* Task requirements
Return the complete listing exactly as it reads, with each picture removed.

== == ==

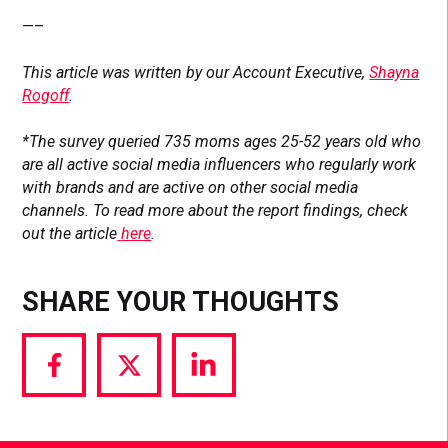
—–
This article was written by our Account Executive,
Shayna
Rogoff
.
*The survey queried 735 moms ages 25-52 years old who
are all active social media influencers who regularly work
with brands and are active on other social media
channels. To read more about the report findings, check
out the article
here
.
SHARE YOUR THOUGHTS
Share
Share
Share
via
via
via
Facebook
Twitter
LinkedIn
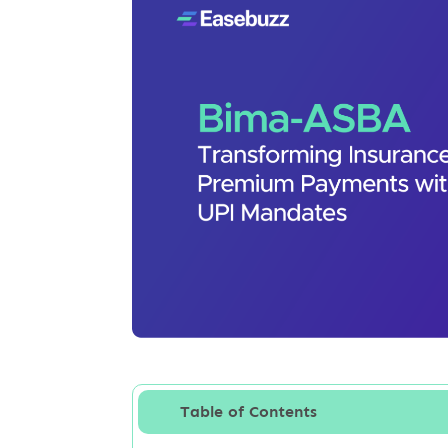
Table of Contents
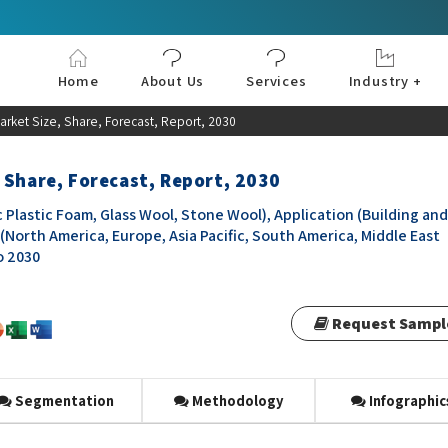
Home
About Us
Services
Industry +
Aerospace & Defe
Agriculture
Automotive & Tran
Chemical & Materia
Consumer and Goo
Electronics & Sem
Energy & Power
Food & Beverages
Information & Tec
Machinery & Equi
Manufacturing & C
Medical Devices 
Pharma & Healthc
rket Size, Share, Forecast, Report, 2030
 Share, Forecast, Report, 2030
Plastic Foam, Glass Wool, Stone Wool), Application (Building and
(North America, Europe, Asia Pacific, South America, Middle East
o 2030
Request Sampl
Segmentation
Methodology
Infographic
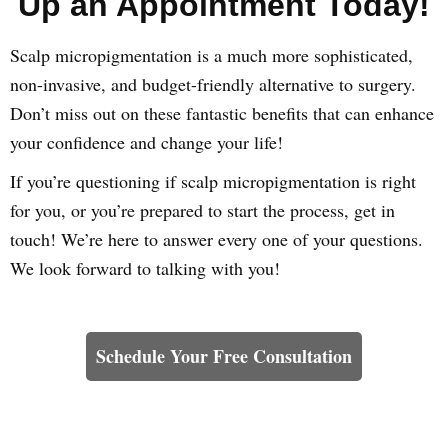
Up an Appointment Today!
Scalp micropigmentation is a much more sophisticated,
non-invasive, and budget-friendly alternative to surgery.
Don’t miss out on these fantastic benefits that can enhance
your confidence and change your life!
If you’re questioning if scalp micropigmentation is right
for you, or you’re prepared to start the process, get in
touch! We’re here to answer every one of your questions.
We look forward to talking with you!
Learn How We Can Help You
Schedule Your Free Consultation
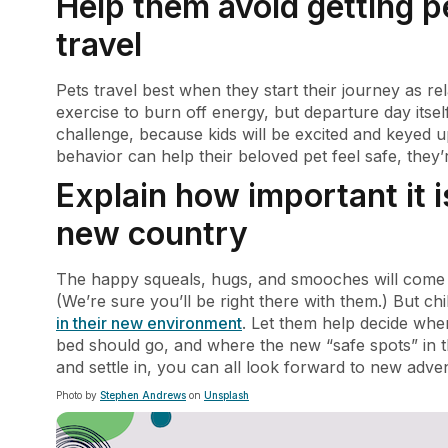
Help them avoid getting p
travel
Pets travel best when they start their journey as re
exercise to burn off energy, but departure day itse
challenge, because kids will be excited and keyed
behavior can help their beloved pet feel safe, they’
Explain how important it i
new country
The happy squeals, hugs, and smooches will come na
(We’re sure you’ll be right there with them.) But ch
in their new environment
. Let them help decide wher
bed should go, and where the new “safe spots” in 
and settle in, you can all look forward to new adv
Photo by
Stephen Andrews
on
Unsplash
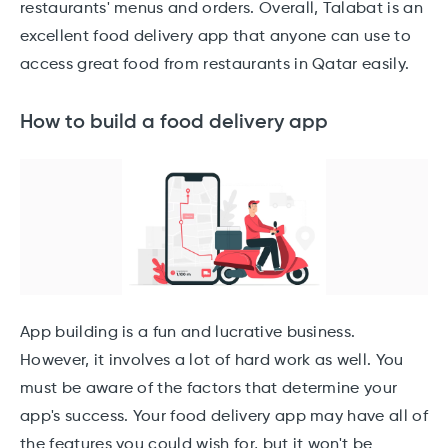
restaurants' menus and orders. Overall, Talabat is an
excellent food delivery app that anyone can use to
access great food from restaurants in Qatar easily.
How to build a food delivery app
App building is a fun and lucrative business.
However, it involves a lot of hard work as well. You
must be aware of the factors that determine your
app's success. Your food delivery app may have all of
the features you could wish for, but it won't be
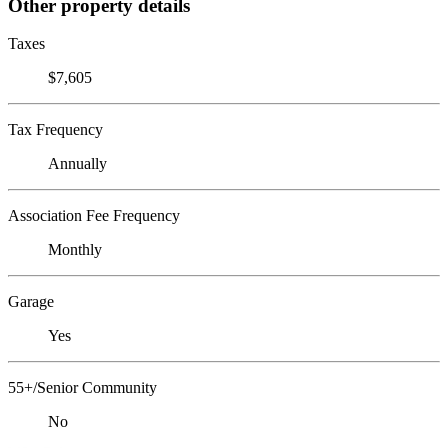
Other property details
Taxes
$7,605
Tax Frequency
Annually
Association Fee Frequency
Monthly
Garage
Yes
55+/Senior Community
No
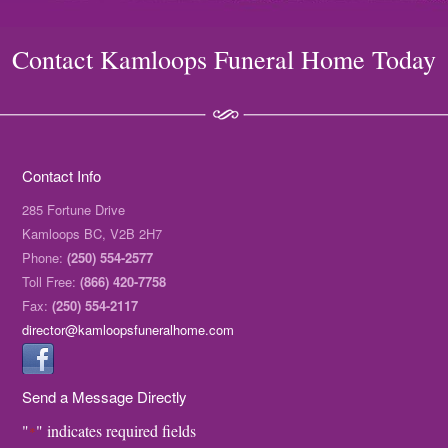
Contact Kamloops Funeral Home Today
Contact Info
285 Fortune Drive
Kamloops BC, V2B 2H7
Phone:
(250) 554-2577
Toll Free:
(866) 420-7758
Fax:
(250) 554-2117
director@kamloopsfuneralhome.com
Send a Message Directly
"
" indicates required fields
*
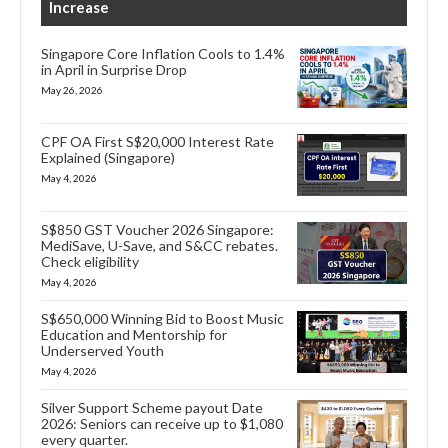
Increase
Singapore Core Inflation Cools to 1.4%
in April in Surprise Drop
May 26, 2026
CPF OA First S$20,000 Interest Rate
Explained (Singapore)
May 4, 2026
S$850 GST Voucher 2026 Singapore:
MediSave, U-Save, and S&CC rebates.
Check eligibility
May 4, 2026
S$650,000 Winning Bid to Boost Music
Education and Mentorship for
Underserved Youth
May 4, 2026
Silver Support Scheme payout Date
2026: Seniors can receive up to $1,080
every quarter.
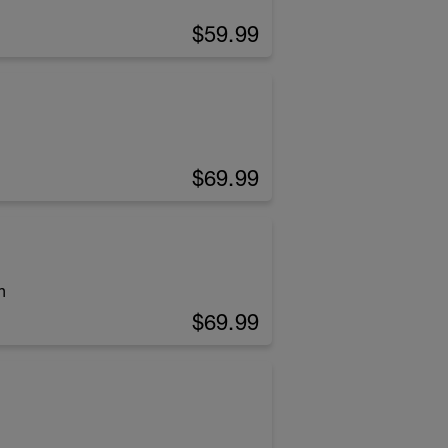
$59.99
$69.99
h
$69.99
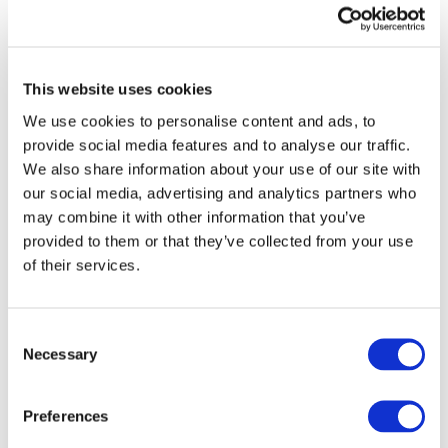
consider the social dimension and provide cost-effective
solutions. The 2 zero partnership I am honored to chair
supports this through the States Representative Group
that, through exchanges of views and best practices, will
This website uses cookies
set the ground for further cooperation in such a strategic
sector
.”
We use cookies to personalise content and ads, to
provide social media features and to analyse our traffic.
We also share information about your use of our site with
our social media, advertising and analytics partners who
may combine it with other information that you’ve
provided to them or that they’ve collected from your use
of their services.
Consent
Necessary
Selection
Preferences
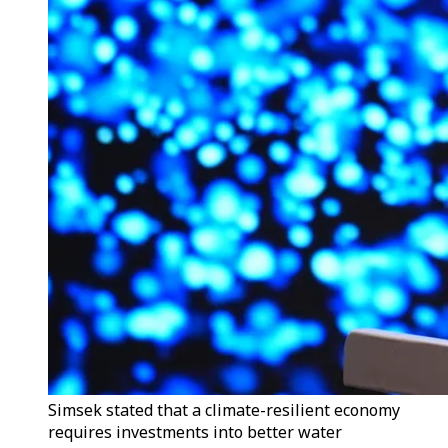
Simsek stated that a climate-resilient economy
requires investments into better water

== == ==

* Task answer
—–
This article was written by our Account Executive,
Shayna
Rogoff
.
*The survey queried 735 moms ages 25-52 years old who
are all active social media influencers who regularly work
with brands and are active on other social media
channels. To read more about the report findings, check
out the article
here
.
SHARE YOUR THOUGHTS
Share
Share
Share
via
via
via
Facebook
Twitter
LinkedIn
Table of Contents
Home
About Us
Services
Industry +
Aerospace & Defe
Agriculture
Automotive & Tran
Chemical & Materia
Consumer and Goo
Electronics & Sem
Energy & Power
Food & Beverages
Information & Tec
Machinery & Equi
Manufacturing & C
Medical Devices 
Pharma & Healthc
rket Size, Share, Forecast, Report, 2030
 Share, Forecast, Report, 2030
Plastic Foam, Glass Wool, Stone Wool), Application (Building and
(North America, Europe, Asia Pacific, South America, Middle East
o 2030
Request Sampl
Segmentation
Methodology
Infographic
Up an Appointment Today!
Scalp micropigmentation is a much more sophisticated,
non-invasive, and budget-friendly alternative to surgery.
Don’t miss out on these fantastic benefits that can enhance
your confidence and change your life!
If you’re questioning if scalp micropigmentation is right
for you, or you’re prepared to start the process, get in
touch! We’re here to answer every one of your questions.
We look forward to talking with you!
Learn How We Can Help You
Schedule Your Free Consultation
Help them avoid getting p
travel
Pets travel best when they start their journey as re
exercise to burn off energy, but departure day itse
challenge, because kids will be excited and keyed
behavior can help their beloved pet feel safe, they’
Explain how important it i
new country
The happy squeals, hugs, and smooches will come na
(We’re sure you’ll be right there with them.) But ch
in their new environment
. Let them help decide wher
bed should go, and where the new “safe spots” in 
and settle in, you can all look forward to new adv
Photo by
Stephen Andrews
on
Unsplash
restaurants' menus and orders. Overall, Talabat is an
excellent food delivery app that anyone can use to
access great food from restaurants in Qatar easily.
How to build a food delivery app
App building is a fun and lucrative business.
However, it involves a lot of hard work as well. You
must be aware of the factors that determine your
app's success. Your food delivery app may have all of
the features you could wish for, but it won't be
Other property details
Taxes
$7,605
Tax Frequency
Annually
Association Fee Frequency
Monthly
Garage
Yes
55+/Senior Community
No
Contact Kamloops Funeral Home Today
Contact Info
285 Fortune Drive
Kamloops BC, V2B 2H7
Phone:
(250) 554-2577
Toll Free:
(866) 420-7758
Fax:
(250) 554-2117
director@kamloopsfuneralhome.com
Send a Message Directly
"
" indicates required fields
*
Increase
Singapore Core Inflation Cools to 1.4%
in April in Surprise Drop
May 26, 2026
CPF OA First S$20,000 Interest Rate
Explained (Singapore)
May 4, 2026
S$850 GST Voucher 2026 Singapore:
MediSave, U-Save, and S&CC rebates.
Check eligibility
May 4, 2026
S$650,000 Winning Bid to Boost Music
Education and Mentorship for
Underserved Youth
May 4, 2026
Silver Support Scheme payout Date
2026: Seniors can receive up to $1,080
every quarter.
$59.99
$69.99
h
$69.99
consider the social dimension and provide cost-effective
solutions. The 2 zero partnership I am honored to chair
supports this through the States Representative Group
that, through exchanges of views and best practices, will
This website uses cookies
set the ground for further cooperation in such a strategic
sector
.”
We use cookies to personalise content and ads, to
provide social media features and to analyse our traffic.
We also share information about your use of our site with
our social media, advertising and analytics partners who
may combine it with other information that you’ve
provided to them or that they’ve collected from your use
of their services.
Consent
Necessary
Selection
Preferences
Simsek stated that a climate-resilient economy
requires investments into better water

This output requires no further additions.